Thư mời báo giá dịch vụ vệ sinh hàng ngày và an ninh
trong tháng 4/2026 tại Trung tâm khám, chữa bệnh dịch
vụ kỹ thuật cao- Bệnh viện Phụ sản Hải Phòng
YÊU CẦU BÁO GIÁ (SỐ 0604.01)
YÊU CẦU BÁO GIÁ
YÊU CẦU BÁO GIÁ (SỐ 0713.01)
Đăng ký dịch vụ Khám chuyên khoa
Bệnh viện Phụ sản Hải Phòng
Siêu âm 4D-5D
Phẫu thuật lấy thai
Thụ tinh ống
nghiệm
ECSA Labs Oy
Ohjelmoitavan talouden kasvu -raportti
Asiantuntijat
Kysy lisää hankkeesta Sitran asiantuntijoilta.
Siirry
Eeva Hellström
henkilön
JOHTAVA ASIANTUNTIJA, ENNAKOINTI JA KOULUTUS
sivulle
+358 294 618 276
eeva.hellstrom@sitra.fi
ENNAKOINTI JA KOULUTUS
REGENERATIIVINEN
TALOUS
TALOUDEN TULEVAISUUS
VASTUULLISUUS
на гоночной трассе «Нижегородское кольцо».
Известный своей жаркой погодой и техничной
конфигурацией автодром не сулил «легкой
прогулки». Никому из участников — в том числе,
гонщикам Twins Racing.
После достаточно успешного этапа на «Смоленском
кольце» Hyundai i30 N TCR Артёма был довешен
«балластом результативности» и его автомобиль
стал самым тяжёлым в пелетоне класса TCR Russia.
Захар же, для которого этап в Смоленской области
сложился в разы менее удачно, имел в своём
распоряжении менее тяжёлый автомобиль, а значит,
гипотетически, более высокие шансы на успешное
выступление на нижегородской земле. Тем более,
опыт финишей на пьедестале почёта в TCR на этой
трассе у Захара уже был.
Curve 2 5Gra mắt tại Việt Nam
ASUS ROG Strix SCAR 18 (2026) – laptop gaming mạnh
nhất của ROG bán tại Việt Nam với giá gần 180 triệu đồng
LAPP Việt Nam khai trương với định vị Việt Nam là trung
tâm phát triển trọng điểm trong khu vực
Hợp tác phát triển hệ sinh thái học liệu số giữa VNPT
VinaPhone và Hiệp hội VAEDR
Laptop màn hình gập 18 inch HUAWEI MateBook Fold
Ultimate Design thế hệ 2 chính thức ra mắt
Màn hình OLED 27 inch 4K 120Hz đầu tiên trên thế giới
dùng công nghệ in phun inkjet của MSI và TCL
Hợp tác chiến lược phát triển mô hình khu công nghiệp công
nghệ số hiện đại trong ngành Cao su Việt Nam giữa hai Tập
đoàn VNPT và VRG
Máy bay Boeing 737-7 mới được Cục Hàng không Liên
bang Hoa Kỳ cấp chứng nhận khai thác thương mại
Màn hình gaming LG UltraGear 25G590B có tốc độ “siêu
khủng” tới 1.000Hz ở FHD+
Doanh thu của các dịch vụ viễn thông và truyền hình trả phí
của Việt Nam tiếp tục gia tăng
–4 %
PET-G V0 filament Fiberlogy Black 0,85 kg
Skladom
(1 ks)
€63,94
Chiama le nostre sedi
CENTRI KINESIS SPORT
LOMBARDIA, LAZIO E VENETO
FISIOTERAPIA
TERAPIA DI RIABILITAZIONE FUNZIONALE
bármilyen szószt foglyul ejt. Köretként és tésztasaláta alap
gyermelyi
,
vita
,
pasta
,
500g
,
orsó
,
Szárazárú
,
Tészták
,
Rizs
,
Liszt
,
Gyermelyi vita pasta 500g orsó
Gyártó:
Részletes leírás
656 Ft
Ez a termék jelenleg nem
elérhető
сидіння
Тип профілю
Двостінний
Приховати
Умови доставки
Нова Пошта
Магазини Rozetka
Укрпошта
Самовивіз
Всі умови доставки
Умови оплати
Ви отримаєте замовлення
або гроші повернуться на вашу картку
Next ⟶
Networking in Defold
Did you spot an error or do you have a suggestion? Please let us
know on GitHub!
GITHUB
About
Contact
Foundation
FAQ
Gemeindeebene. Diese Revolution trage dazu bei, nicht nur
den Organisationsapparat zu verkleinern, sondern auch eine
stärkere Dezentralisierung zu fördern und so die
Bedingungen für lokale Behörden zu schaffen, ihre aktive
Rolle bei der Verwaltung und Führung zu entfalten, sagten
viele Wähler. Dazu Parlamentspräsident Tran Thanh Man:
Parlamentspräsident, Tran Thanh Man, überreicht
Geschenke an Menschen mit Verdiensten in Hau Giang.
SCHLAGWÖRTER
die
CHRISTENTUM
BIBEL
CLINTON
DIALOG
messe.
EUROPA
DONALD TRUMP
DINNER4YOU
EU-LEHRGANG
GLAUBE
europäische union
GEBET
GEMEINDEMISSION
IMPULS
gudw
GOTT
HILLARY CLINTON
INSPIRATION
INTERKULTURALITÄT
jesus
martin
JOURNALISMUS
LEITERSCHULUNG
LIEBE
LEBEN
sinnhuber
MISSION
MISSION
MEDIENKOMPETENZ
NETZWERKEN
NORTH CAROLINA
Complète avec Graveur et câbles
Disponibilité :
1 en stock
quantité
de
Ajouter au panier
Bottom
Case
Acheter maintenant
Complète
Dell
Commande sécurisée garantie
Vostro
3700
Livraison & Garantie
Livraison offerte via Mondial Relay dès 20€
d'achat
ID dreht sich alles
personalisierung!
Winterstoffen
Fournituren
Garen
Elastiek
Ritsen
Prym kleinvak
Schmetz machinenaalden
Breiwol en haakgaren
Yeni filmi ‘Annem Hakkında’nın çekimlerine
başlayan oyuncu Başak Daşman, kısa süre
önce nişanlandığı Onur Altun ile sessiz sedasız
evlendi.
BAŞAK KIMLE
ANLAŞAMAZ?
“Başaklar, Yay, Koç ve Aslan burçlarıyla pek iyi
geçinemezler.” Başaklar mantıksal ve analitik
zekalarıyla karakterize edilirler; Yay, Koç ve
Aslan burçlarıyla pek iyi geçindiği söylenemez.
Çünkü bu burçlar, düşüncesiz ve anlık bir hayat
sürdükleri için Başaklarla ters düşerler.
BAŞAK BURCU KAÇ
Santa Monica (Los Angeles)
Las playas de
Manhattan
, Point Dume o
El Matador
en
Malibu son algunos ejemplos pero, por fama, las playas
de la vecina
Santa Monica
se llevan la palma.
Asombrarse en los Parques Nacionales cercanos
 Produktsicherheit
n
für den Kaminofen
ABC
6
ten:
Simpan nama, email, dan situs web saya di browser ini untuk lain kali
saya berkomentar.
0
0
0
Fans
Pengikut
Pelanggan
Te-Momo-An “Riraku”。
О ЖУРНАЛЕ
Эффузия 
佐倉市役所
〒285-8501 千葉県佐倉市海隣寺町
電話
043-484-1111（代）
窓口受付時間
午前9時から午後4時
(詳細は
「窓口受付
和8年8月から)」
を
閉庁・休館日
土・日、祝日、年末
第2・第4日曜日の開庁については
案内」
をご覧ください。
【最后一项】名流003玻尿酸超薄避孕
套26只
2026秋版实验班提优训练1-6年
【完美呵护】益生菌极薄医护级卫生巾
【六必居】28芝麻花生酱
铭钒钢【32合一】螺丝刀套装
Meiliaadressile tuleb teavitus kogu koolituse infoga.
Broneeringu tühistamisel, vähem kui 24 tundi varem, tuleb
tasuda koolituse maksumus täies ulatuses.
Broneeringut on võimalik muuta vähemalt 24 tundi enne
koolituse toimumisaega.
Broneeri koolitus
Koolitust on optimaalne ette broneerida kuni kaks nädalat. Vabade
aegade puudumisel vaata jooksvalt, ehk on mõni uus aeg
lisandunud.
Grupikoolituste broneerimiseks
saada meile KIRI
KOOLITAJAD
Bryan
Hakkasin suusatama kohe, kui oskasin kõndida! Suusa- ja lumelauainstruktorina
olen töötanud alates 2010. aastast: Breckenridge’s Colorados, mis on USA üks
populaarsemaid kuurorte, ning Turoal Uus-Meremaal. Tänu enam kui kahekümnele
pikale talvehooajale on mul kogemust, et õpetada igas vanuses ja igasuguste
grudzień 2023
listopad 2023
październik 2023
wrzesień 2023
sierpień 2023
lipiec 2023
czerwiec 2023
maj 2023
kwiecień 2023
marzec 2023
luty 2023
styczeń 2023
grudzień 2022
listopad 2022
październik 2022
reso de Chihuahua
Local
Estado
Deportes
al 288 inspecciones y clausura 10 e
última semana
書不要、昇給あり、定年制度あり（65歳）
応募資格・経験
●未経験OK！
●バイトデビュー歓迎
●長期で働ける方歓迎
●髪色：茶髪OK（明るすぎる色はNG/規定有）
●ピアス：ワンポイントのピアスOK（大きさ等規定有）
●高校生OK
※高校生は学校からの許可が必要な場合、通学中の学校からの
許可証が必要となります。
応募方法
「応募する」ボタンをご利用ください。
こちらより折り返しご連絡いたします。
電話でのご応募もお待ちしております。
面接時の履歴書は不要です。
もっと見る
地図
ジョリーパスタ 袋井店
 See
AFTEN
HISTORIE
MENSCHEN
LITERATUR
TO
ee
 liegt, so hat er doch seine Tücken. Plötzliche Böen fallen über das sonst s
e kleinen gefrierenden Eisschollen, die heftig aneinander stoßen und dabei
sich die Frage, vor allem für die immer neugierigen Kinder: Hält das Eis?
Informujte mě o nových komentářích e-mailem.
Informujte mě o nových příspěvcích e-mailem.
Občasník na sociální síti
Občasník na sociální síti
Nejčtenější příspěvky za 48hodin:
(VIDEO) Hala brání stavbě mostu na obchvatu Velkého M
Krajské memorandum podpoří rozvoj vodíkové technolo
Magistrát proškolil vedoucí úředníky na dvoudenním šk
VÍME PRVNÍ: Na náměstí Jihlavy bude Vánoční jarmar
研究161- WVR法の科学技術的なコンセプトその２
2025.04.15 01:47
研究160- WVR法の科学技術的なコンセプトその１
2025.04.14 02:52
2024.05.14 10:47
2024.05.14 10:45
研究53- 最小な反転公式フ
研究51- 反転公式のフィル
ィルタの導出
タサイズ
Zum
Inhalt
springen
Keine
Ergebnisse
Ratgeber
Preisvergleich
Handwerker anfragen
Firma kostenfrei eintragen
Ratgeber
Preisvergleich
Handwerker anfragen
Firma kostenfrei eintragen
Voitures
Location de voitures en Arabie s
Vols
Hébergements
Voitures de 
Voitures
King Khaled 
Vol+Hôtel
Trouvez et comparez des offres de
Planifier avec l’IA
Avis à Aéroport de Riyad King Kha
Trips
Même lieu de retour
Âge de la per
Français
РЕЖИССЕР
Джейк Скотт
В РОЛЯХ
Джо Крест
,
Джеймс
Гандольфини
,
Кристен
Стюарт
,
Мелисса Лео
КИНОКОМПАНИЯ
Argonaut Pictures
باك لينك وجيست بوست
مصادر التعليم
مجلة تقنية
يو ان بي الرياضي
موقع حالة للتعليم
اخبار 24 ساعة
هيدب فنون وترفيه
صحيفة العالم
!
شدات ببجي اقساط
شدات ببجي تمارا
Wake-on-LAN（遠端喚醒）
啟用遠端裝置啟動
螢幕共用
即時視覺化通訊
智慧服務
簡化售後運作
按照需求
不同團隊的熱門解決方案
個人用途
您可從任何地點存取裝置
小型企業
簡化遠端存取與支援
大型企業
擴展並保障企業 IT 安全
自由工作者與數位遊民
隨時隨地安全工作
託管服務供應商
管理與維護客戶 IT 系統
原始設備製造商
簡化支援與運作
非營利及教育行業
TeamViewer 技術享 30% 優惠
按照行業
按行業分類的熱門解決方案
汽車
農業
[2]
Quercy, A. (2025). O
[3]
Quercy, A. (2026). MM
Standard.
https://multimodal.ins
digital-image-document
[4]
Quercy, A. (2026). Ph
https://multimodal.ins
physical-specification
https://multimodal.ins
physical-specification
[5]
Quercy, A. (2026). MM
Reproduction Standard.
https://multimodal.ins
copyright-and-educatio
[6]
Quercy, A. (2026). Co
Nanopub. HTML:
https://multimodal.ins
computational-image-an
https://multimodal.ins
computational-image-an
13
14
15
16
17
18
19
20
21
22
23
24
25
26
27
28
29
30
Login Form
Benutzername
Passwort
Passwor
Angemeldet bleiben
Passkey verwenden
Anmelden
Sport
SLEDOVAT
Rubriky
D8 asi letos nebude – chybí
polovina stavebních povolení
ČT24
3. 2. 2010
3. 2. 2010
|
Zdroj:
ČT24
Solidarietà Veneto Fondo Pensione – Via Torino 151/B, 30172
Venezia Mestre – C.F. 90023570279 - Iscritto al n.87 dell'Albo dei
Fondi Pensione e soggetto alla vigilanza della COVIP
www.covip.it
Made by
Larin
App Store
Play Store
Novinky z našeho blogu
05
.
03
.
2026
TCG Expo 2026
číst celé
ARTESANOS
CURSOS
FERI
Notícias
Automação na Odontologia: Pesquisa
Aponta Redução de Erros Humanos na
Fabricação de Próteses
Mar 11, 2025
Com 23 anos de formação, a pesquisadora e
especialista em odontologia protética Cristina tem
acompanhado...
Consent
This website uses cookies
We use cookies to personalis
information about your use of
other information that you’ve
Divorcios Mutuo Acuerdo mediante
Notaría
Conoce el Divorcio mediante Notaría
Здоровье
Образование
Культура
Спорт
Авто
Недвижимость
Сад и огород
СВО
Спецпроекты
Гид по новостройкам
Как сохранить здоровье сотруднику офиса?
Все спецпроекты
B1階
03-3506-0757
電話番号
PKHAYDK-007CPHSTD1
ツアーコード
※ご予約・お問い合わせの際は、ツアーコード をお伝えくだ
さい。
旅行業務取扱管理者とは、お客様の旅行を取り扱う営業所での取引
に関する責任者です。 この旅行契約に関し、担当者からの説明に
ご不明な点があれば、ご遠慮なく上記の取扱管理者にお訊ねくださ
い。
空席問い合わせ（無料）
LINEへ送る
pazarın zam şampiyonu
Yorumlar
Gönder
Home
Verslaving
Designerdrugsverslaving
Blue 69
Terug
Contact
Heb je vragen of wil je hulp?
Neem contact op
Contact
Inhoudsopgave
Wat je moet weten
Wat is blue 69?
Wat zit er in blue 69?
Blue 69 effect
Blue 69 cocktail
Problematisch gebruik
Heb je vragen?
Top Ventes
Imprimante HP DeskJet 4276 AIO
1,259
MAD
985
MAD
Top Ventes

• [Exercise details]: Exactly how many lines in the listing above hold the string "sinh"? State the number by itself.

• [Result for this exercise]: 2